David nimmt Abschied von dem Haus, das 30 Jahre lang sein Heim war. Auf seinem Streifzug durch den Garten und die einzelnen Räume, kehrt er zurück in das Jahr 1984, als er seinen Freund Adam kennen und lieben gelernt hat.
David arbeitet in der Kanzlei seines Vaters und hat gerade eine Scheidung hinter sich. Als ihn eine Kollegin auf die Einweihungsparty von Adam schleppt, ahnt er noch nicht, welche Auswirkungen diese Begegnung haben wird. Zum ersten Mal in seinem Leben kann David frei sein, aber hat er auch den Mut, den ihm vorbestimmten Lebensweg zu verlassen?

Fazit:

Eine nostalgische Zeitreise in die 80er Jahre. Vom Titel her hätte ich eine dramatische Liebesgeschichte vermutet, aber weit gefehlt, „Der Morgen, den ich fürchte“ kommt ohne überraschende Wendungen und Dramatik aus, punktet dafür aber mit viel Gefühl.

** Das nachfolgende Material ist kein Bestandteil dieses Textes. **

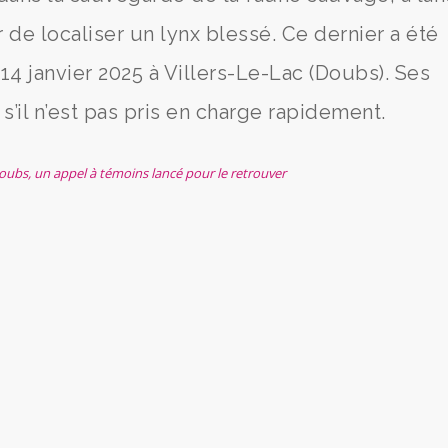
 de localiser un lynx blessé. Ce dernier a été
14 janvier 2025 à Villers-Le-Lac (Doubs). Ses
s’il n’est pas pris en charge rapidement.
oubs, un appel à témoins lancé pour le retrouver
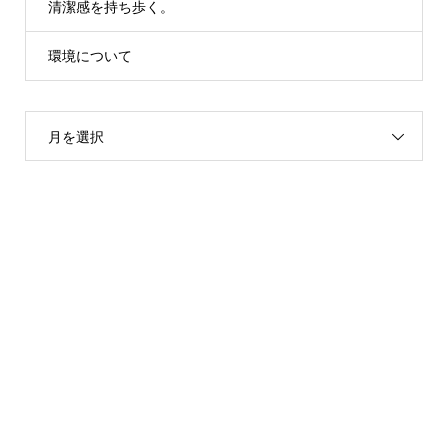
清潔感を持ち歩く。
環境について
月を選択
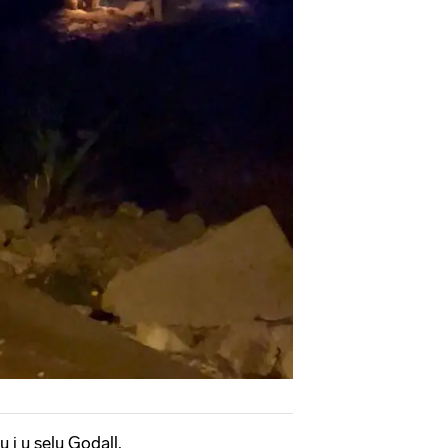
u i u selu Godall.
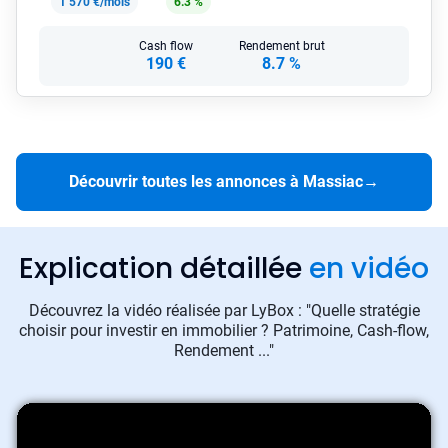
1 570 €/mois
6.3 %
Cash flow
Rendement brut
190 €
8.7 %
Découvrir toutes les annonces à Massiac
→
Explication détaillée
en vidéo
Découvrez la vidéo réalisée par LyBox : "Quelle stratégie
choisir pour investir en immobilier ? Patrimoine, Cash-flow,
Rendement ..."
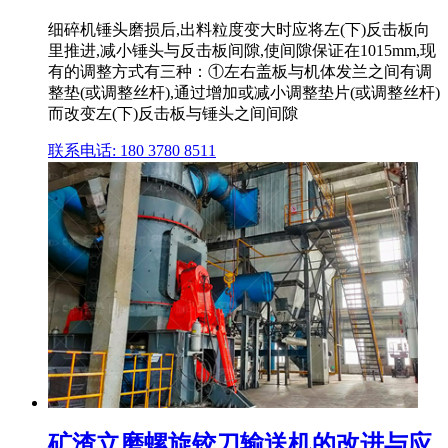
细碎机锤头磨损后,出料粒度变大时应将左(下)反击板向
里推进,减小锤头与反击板间隙,使间隙保证在1015mm,现
有的调整方式有三种：①左右盖板与机体发兰之间有调
整垫(或调整丝杆),通过增加或减小调整垫片(或调整丝杆)
而改变左(下)反击板与锤头之间间隙
联系电话: 180 3780 8511
矿渣立磨螺旋铰刀输送机的改进与应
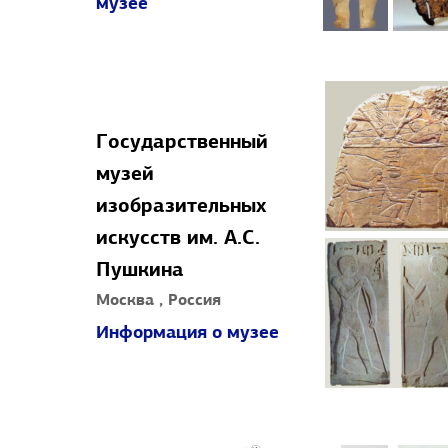
музее
Государственный
музей
изобразительных
искусств им. А.С.
Пушкина
Москва , Россия
Информация о музее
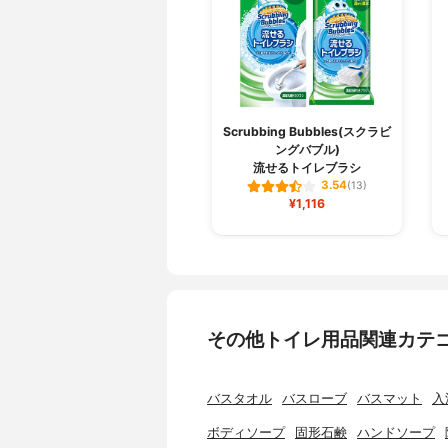
Scrubbing Bubbles(スクラビ
ングバブル)
流せるトイレブラシ
3.54
(13)
¥1,116
その他トイレ用品関連カテ
バスタオル
バスローブ
バスマット
入
ボディソープ
固形石鹸
ハンドソープ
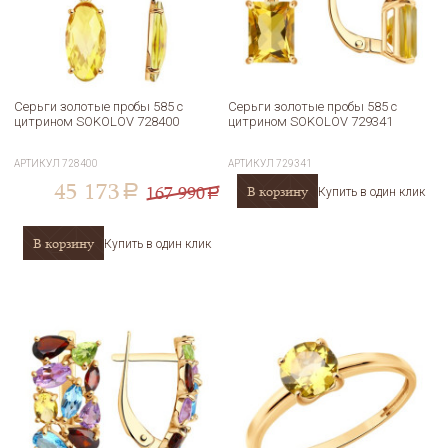
Серьги золотые пробы 585 с
Серьги золотые пробы 585 с
цитрином SOKOLOV 728400
цитрином SOKOLOV 729341
АРТИКУЛ
728400
АРТИКУЛ
729341
45 173
167 990
В корзину
a
Купить в один клик
a
В корзину
Купить в один клик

Der Leser wird lange Zeit im Unklaren gelassen, warum David das Haus verkauft und wo sich Adam befindet. Mir hat die Art der Erzählung sehr gefallen. Eigentlich mag ich keine Rückblenden, aber hier hat es sich auf ganz wunderbare Weise eingefügt. David hat Jahrzehnte in diesem Haus gewohnt, da haben sich in jedem Zimmer und jedem noch so kleinen Winkel Erinnerungen angesammelt, die er nun mit dem Leser teilt. Der Fokus liegt dabei aber auf ihrem Kennenlernen und den Anfängen ihrer Liebe. Die Rückblenden erzählen von dem Mut, zu sich selbst zu stehen.

Mich hat jedoch der Schluss am meisten berührt. Ein Ende voller Emotionen, das mir wahrscheinlich noch sehr, sehr lange in Gedanken bleiben wird. Liebe ist in jedem Alter schön und nicht weniger anregend. Ich hoffe, den beiden bleiben noch ganz viele gemeinsame Jahre.